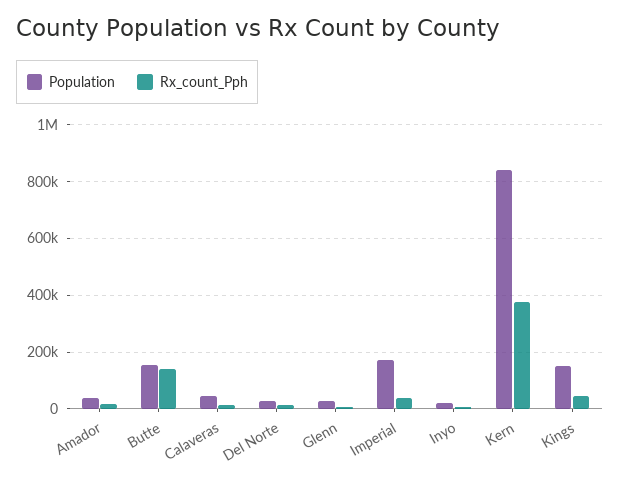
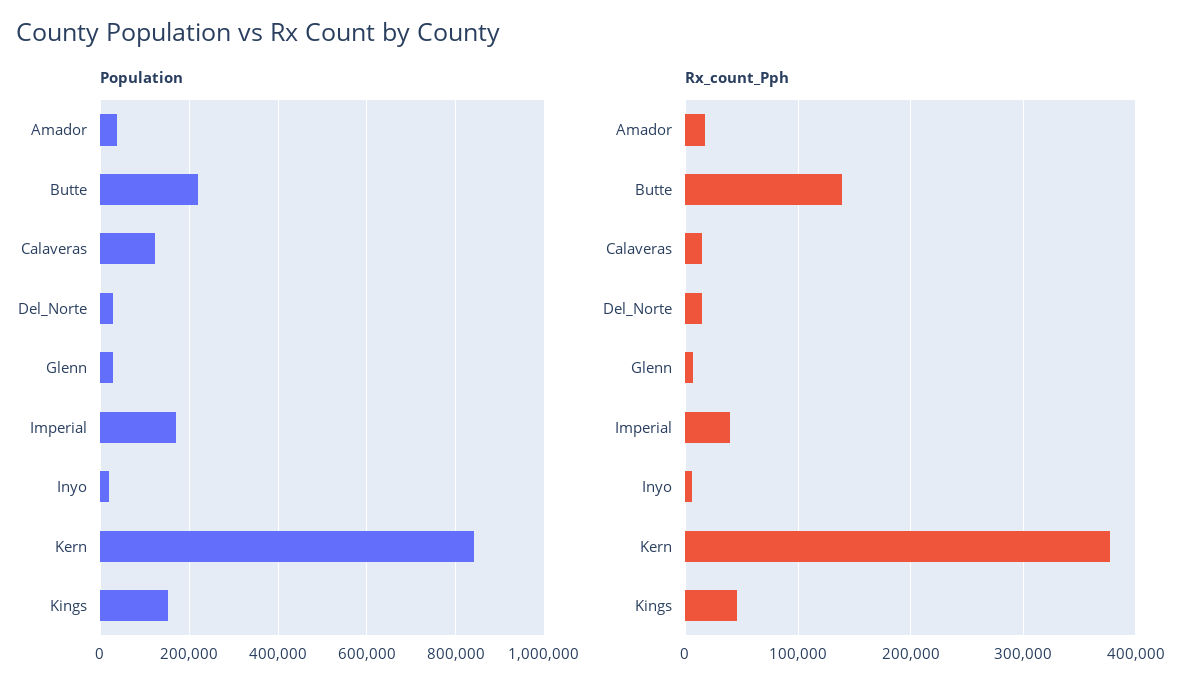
  {
    "Population": {
      "Amador": 40000,
-     "Butte": 150000,
+     "Butte": 220000,
-     "Calaveras": 50000,
+     "Calaveras": 120000,
      "Del Norte": 20000,
      "Glenn": 20000,
      "Imperial": 180000,
      "Inyo": 20000,
      "Kern": 840000,
      "Kings": 160000
    },
    "Rx_count_Pph": {
      "Amador": 20000,
      "Butte": 140000,
      "Calaveras": 10000,
      "Del Norte": 10000,
      "Glenn": 10000,
      "Imperial": 40000,
      "Inyo": 10000,
      "Kern": 380000,
      "Kings": 50000
    }
  }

==============================

EXERCISE: Provide the listing above once more, exactly, with the pictures removed.

YOUR SOLUTION:
  {
    "Population": {
      "Amador": 40000,
-     "Butte": 150000,
+     "Butte": 220000,
-     "Calaveras": 50000,
+     "Calaveras": 120000,
      "Del Norte": 20000,
      "Glenn": 20000,
      "Imperial": 180000,
      "Inyo": 20000,
      "Kern": 840000,
      "Kings": 160000
    },
    "Rx_count_Pph": {
      "Amador": 20000,
      "Butte": 140000,
      "Calaveras": 10000,
      "Del Norte": 10000,
      "Glenn": 10000,
      "Imperial": 40000,
      "Inyo": 10000,
      "Kern": 380000,
      "Kings": 50000
    }
  }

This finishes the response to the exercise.